Given that larger, older firms have more resources to adopt ICT and that digitalization and venture capital enable innovations in technology startups, it is not surprising that mergers and acquisitions have been active among firms in the corresponding tech sectors (such as information science) and professional and technical services (as defined by two-digit NAICS codes). Contrary to the popular view, M&A activity is not limited to the tech sectors or a few giant firms in these sectors. Acquisitions of tech ventures are widespread across sectors of the economy; at the same time, only 13.1% of public firms have engaged in tech M&A from 2010 and 2020, and these firms tend to be larger and older than other firms listed on North American stock exchanges.
In short, advances in ICT have drastically changed the sources of innovation, generated uneven technology adoption among different types of firms, and reshaped investment and M&A activity in a fast-growing digital economy. In many business areas, ICT enables large-scale intermediaries that serve millions of individual users and small firms around the globe. Thanks to network effects, these ICT-enabled platforms have disrupted many traditional industries and, as some have argued, become a new generation of gatekeepers. The effects of larger platforms remain an open question, which presents challenges for antitrust authorities, in part because the institutional design of the agencies is less nimble than needed to broadly incorporate digital transformation dynamics.
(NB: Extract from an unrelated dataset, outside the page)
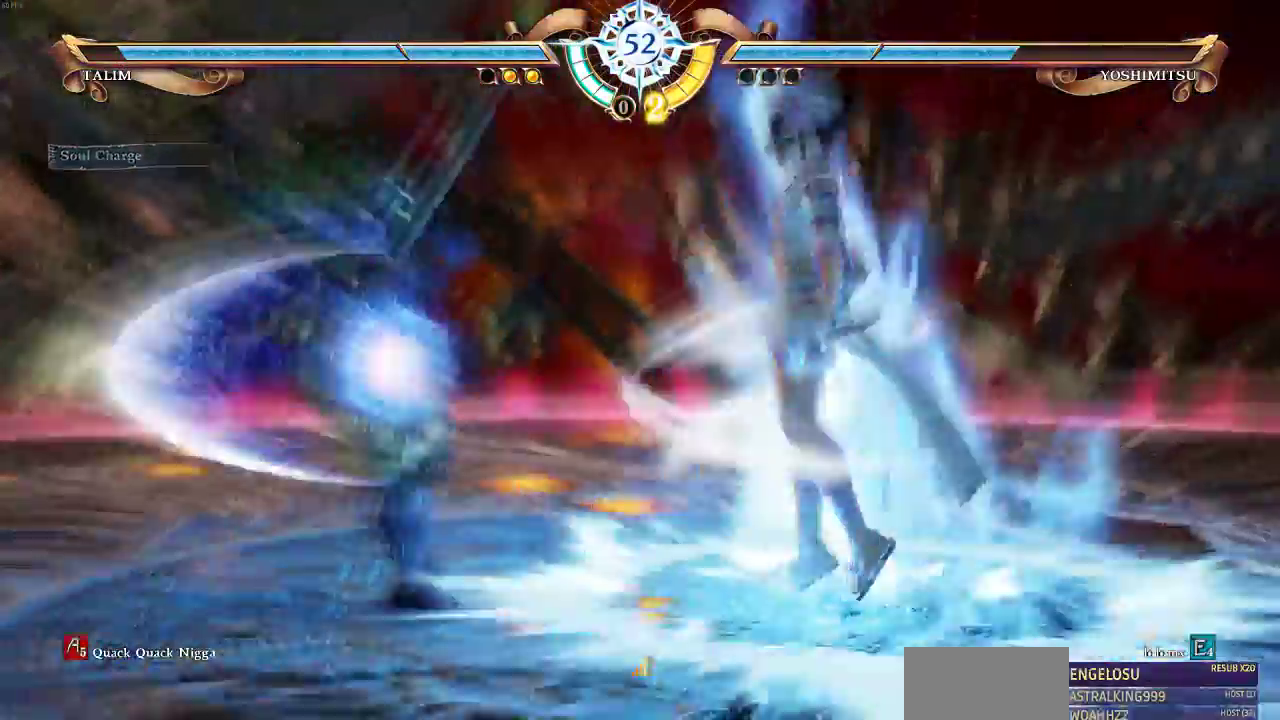
{"dt_ms": 500, "buttons": ["DPAD_LEFT"]}
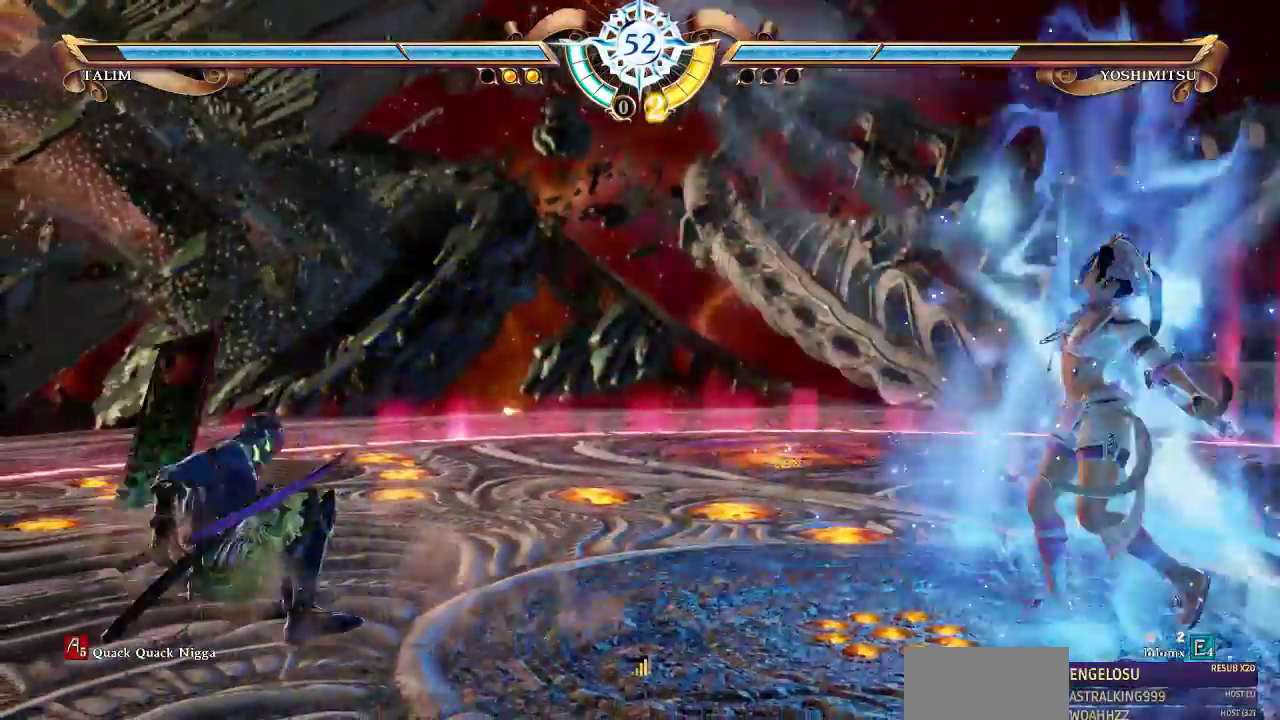
{"dt_ms": 500, "buttons": ["DPAD_LEFT"], "events": []}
In contrast to the fast-growing digital economy, the antitrust agencies in the U.S. are severely resource bounded and continue to use traditional tools to collect and process information. To be fair, the DOJ and FTC have invested to some extent in digitization in terms of the filing of pre-merger notifications under the Hart-Scott-Rodino Act, and in other capabilities, including the digital delivery and storage of raw data, as well as using programming and statistical software such as SAS, Stata, SPSS, and Python to process numerical databases and data submitted by firms or entities. We believe that the agencies can do significantly more to optimize their discovery processes, bringing data analytics tools to bear in investigations, in identifying focus areas, and for policy planning. However, many informational infrastructures inside the antitrust agencies have lagged behind the technology frontier of ICT and behind how large firms use ICT. Below are some examples:
Example 1: Massive Data Deserts
The antitrust agencies have prioritized acquisitions of smaller companies by larger ones in both Clayton Act Section 7 and Sherman Act Section 2 cases. Relatedly, the FTC undertook a study under FTC Act Section 6(b) that focused exclusively on five big tech acquirers, even though there are a number of both big and private equity tech acquirers that have more regular deal flows than some of those five big tech acquirers. However, the agencies fundamentally lack capacity to think about the types of questions to ask about such acquisitions within the larger venture capital backed ecosystem. For example, in their resource allocation, the agencies generally do not subscribe to databases containing information on broader technology patterns, including Pitchbook, Crunchbase, Refinitiv, FactSet, S&P, CB Insights, or similar trackers of venture deals.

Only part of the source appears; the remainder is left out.